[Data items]
________
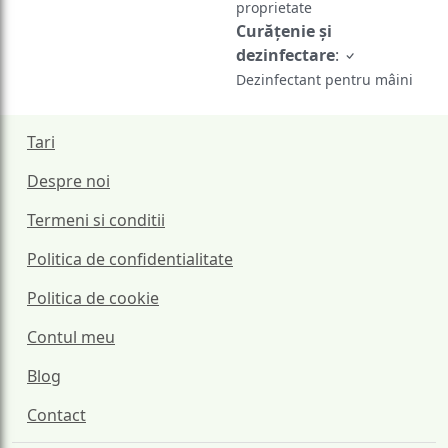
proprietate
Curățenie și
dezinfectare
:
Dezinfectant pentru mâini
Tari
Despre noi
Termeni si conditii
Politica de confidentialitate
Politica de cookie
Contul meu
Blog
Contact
________
THE PROBLEM:
Print the text lines from all the rows again, unchanged and in the same order. Leave the pictures out.

SOLVED EXERCISE:
proprietate
Curățenie și
dezinfectare
:
Dezinfectant pentru mâini
Tari
Despre noi
Termeni si conditii
Politica de confidentialitate
Politica de cookie
Contul meu
Blog
Contact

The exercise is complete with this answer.